Since we want the ones digit of the sum to be a 5 we are looking for pairs of numbers from 0, 1, 4, 5, 6 or 9 that add up to a number that ends in 5. After some thought we should find that our perfect squares must end in one of the following pairs:
0 and 5. This tells us that the first number squared ends in 0 and the second number being squared ends in 5. The first perfect square could be 0*0, 10*10 or 20*20. The second perfect square could be 5*5, 15*15 or 25*25.
1 and 4. This tells us that the first number being squared ends in 1 or 9 and that the second number being squared ends in 2 or 8. So the first perfect square could be 1*1, 9*9, 11*11, 19*19, 21*21 or 29*29. The second number squared, since it ends in 4 could be 2*2, 8*8, 12*12, 18*18, 22*22 or 28*28.
6 and 9. So one number being squared must end in 4 or 6 and the second number being squared must end in 3 or 7. SO the first perfect square could be 4*4, 6*6, 14*14, 16*16, 24*24 or 26*26. The second perfect square could be 3*3, 7*7, 13*13, 17*17, 23*23 or 27*27.

This may seem like a lot of trial and error.

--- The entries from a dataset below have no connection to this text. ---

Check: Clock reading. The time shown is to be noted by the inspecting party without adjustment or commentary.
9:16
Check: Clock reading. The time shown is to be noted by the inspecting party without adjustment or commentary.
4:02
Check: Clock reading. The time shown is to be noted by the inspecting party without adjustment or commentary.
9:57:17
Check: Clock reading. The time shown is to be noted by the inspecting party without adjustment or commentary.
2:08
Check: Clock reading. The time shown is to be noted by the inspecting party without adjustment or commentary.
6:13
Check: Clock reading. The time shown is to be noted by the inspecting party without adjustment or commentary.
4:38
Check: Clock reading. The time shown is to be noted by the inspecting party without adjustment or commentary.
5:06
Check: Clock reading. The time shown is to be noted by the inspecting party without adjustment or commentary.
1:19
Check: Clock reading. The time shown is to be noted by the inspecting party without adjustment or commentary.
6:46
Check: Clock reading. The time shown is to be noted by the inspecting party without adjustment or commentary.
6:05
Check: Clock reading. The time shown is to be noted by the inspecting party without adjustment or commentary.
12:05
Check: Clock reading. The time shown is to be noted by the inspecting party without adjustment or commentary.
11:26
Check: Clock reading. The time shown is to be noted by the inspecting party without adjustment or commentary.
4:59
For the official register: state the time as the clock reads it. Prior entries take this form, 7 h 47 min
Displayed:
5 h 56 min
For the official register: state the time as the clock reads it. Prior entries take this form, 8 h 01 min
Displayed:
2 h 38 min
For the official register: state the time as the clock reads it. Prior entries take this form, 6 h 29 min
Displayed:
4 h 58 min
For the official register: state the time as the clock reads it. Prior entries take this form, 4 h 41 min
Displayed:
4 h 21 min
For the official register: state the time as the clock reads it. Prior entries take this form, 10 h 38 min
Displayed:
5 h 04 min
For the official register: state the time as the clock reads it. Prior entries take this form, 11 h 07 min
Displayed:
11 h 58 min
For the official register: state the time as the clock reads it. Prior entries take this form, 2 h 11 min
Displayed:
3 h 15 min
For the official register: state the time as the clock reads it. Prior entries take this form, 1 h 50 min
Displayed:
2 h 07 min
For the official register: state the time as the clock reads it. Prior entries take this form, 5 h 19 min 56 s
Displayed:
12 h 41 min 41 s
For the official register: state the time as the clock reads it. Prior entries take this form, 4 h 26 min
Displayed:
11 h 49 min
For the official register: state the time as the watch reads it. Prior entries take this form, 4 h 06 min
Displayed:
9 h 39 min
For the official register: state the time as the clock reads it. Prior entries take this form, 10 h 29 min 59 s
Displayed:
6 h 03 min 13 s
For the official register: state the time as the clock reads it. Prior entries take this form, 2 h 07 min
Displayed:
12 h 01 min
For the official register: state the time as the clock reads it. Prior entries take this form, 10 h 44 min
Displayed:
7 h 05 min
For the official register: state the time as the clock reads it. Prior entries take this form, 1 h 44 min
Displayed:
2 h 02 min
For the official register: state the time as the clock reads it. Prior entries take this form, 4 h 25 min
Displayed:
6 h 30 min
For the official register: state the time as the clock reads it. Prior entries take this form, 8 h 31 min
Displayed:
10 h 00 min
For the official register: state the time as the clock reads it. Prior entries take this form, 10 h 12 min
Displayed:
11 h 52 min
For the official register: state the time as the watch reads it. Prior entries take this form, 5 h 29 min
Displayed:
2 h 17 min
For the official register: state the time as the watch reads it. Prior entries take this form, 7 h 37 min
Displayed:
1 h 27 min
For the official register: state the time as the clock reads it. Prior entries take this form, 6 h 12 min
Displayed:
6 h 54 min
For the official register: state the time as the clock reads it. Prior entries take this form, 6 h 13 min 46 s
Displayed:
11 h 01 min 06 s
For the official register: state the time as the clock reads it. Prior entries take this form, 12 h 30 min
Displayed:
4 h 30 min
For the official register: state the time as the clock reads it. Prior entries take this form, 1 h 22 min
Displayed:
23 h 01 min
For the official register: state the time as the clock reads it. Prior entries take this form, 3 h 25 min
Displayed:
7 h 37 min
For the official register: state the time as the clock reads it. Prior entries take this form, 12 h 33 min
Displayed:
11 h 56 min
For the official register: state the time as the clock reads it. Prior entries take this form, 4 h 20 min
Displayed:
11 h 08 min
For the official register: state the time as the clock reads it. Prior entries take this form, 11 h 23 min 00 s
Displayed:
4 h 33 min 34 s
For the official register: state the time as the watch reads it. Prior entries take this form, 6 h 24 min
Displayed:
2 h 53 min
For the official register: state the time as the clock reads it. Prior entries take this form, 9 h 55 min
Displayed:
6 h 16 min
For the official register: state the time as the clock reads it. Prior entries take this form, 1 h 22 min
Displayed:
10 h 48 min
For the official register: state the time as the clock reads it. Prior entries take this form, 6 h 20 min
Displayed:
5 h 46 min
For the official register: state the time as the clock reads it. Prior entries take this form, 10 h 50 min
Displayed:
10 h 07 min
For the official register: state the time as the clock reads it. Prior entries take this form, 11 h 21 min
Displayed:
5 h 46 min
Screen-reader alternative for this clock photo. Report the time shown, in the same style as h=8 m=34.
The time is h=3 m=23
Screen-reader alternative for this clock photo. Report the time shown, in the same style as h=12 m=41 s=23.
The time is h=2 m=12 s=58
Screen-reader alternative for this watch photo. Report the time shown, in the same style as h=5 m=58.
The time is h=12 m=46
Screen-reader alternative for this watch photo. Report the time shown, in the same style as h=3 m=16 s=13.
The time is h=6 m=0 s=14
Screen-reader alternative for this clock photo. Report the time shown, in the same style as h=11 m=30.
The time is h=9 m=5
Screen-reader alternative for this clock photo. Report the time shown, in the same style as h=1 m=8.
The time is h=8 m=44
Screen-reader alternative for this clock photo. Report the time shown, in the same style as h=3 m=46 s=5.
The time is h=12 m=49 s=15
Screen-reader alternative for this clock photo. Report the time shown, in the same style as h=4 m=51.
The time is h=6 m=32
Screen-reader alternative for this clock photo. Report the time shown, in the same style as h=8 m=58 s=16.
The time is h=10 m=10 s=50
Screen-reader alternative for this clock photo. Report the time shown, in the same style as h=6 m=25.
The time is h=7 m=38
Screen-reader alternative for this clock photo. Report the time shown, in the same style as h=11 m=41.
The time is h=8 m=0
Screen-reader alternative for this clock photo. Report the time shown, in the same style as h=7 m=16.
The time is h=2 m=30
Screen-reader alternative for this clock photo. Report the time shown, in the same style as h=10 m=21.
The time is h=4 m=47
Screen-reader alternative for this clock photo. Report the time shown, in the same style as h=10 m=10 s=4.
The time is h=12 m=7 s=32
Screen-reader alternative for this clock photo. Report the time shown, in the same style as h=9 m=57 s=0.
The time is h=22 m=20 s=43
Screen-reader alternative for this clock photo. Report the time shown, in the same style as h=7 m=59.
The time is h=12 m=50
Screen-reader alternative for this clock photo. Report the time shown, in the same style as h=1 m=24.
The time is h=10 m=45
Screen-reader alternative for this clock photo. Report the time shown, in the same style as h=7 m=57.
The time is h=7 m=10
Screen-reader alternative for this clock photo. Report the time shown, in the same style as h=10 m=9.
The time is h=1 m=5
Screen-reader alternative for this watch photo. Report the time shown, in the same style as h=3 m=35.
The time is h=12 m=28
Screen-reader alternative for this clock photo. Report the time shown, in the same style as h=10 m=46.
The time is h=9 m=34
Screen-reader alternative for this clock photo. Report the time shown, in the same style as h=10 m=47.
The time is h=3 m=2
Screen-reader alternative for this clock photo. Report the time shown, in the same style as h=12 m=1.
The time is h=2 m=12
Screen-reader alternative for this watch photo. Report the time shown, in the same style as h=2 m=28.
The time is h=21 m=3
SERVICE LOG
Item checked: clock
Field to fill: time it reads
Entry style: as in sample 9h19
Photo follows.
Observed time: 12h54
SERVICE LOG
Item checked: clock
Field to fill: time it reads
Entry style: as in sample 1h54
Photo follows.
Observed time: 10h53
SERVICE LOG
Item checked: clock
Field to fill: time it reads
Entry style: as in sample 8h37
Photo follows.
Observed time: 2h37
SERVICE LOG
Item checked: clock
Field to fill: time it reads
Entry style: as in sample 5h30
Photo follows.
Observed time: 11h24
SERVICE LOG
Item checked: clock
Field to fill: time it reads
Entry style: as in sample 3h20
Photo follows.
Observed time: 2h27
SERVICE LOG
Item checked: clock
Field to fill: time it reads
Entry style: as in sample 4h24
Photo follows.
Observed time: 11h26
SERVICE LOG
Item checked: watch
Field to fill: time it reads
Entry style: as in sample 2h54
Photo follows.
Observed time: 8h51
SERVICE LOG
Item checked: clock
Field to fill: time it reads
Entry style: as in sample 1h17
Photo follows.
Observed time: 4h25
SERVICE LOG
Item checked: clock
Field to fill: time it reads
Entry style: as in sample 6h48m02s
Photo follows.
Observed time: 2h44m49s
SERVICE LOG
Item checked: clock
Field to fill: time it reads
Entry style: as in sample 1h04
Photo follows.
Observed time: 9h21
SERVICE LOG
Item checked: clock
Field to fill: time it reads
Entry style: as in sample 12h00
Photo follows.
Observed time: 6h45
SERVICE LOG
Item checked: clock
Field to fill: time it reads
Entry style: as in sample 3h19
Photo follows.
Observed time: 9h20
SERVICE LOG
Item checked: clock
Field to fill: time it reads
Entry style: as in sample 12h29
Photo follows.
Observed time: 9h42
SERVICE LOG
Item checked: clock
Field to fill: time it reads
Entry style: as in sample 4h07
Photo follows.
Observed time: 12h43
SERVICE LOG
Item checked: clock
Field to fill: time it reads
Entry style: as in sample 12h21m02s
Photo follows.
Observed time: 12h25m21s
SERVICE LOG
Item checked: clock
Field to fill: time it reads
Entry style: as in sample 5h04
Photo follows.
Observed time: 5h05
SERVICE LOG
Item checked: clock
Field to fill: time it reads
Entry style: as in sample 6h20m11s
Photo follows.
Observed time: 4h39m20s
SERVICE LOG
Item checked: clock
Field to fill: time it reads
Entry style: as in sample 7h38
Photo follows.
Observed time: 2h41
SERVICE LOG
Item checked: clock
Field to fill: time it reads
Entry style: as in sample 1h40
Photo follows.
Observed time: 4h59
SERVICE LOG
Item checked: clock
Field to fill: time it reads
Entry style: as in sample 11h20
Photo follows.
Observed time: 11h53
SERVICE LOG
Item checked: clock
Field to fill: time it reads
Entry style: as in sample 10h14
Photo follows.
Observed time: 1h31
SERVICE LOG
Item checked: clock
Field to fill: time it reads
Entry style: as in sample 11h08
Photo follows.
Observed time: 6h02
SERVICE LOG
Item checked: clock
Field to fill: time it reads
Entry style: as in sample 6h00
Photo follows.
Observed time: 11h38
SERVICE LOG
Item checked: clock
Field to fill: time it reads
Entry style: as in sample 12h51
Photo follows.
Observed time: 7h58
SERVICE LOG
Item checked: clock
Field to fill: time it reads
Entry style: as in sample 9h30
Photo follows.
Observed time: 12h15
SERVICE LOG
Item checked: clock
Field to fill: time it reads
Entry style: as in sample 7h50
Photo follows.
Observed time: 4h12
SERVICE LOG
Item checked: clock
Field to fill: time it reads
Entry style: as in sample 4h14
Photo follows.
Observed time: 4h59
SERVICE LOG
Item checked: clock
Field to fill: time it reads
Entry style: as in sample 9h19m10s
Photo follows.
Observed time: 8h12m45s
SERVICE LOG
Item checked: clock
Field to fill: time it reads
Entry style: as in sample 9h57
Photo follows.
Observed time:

But without this logic regarding the ones digits, we would have to try every possible combination of 2 of these 30 possible perfect squares (which is 30*30 = 900 possible combinations). With the logic above we have reduced the possible combinations down to 81.

To be honest, I have not tried all 81 possible combinations. I stopped as soon as I found one that worked. From the middle group above, I found that 29*29 + 2*2 = 841 + 4 = 845. There may be others. too.